#### SUPPLIED INFORMATION ####
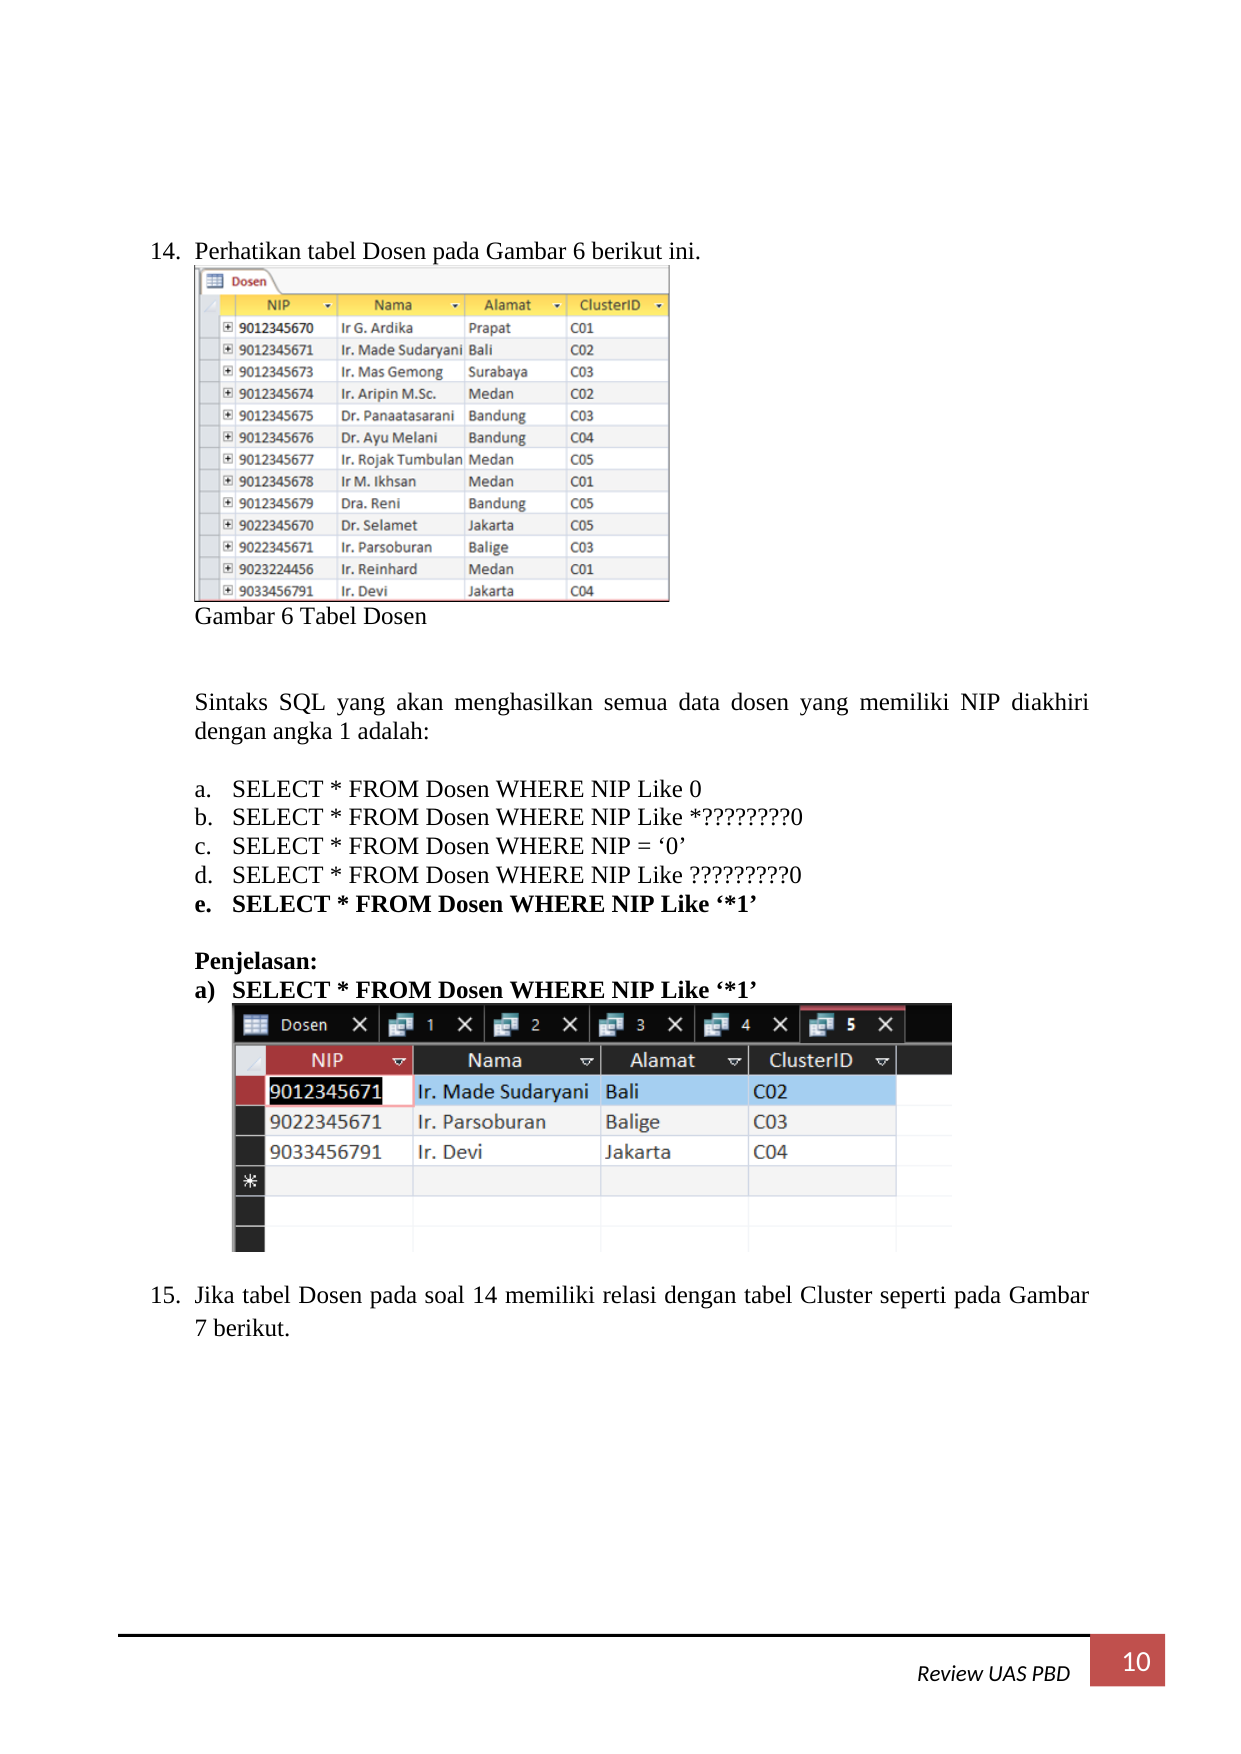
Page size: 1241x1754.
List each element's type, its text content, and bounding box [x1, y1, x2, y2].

list Jika tabel Dosen pada soal 14 memiliki relasi dengan tabel Cluster seperti pada Gambar 7 berikut. [150, 1280, 1090, 1342]
list Perhatikan tabel Dosen pada Gambar 6 berikut ini. [150, 236, 1090, 265]
list SELECT * FROM Dosen WHERE NIP Like ‘*1’ [194, 975, 1090, 1004]
list SELECT * FROM Dosen WHERE NIP Like ?????????0 [194, 860, 1090, 889]
list SELECT * FROM Dosen WHERE NIP Like ‘*1’ [194, 889, 1090, 917]
list SELECT * FROM Dosen WHERE NIP Like *????????0 [194, 802, 1090, 831]
picture [194, 265, 670, 602]
list SELECT * FROM Dosen WHERE NIP = ‘0’ [194, 831, 1090, 860]
list Penjelasan: [194, 946, 1090, 975]
list SELECT * FROM Dosen WHERE NIP Like 0 [194, 774, 1090, 802]
list Gambar 6 Tabel Dosen [194, 601, 1090, 630]
list Sintaks SQL yang akan menghasilkan semua data dosen yang memiliki NIP diakhiri dengan angka 1 adalah: [194, 687, 1090, 745]
picture [231, 1003, 952, 1252]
####
WHAT TO PRODUCE - Find each line of the data above that holds the word "memiliki", then copy it.

EXERCISE RESULT -
list Jika tabel Dosen pada soal 14 memiliki relasi dengan tabel Cluster seperti pada Gambar 7 berikut. [150, 1280, 1090, 1342]
list Sintaks SQL yang akan menghasilkan semua data dosen yang memiliki NIP diakhiri dengan angka 1 adalah: [194, 687, 1090, 745]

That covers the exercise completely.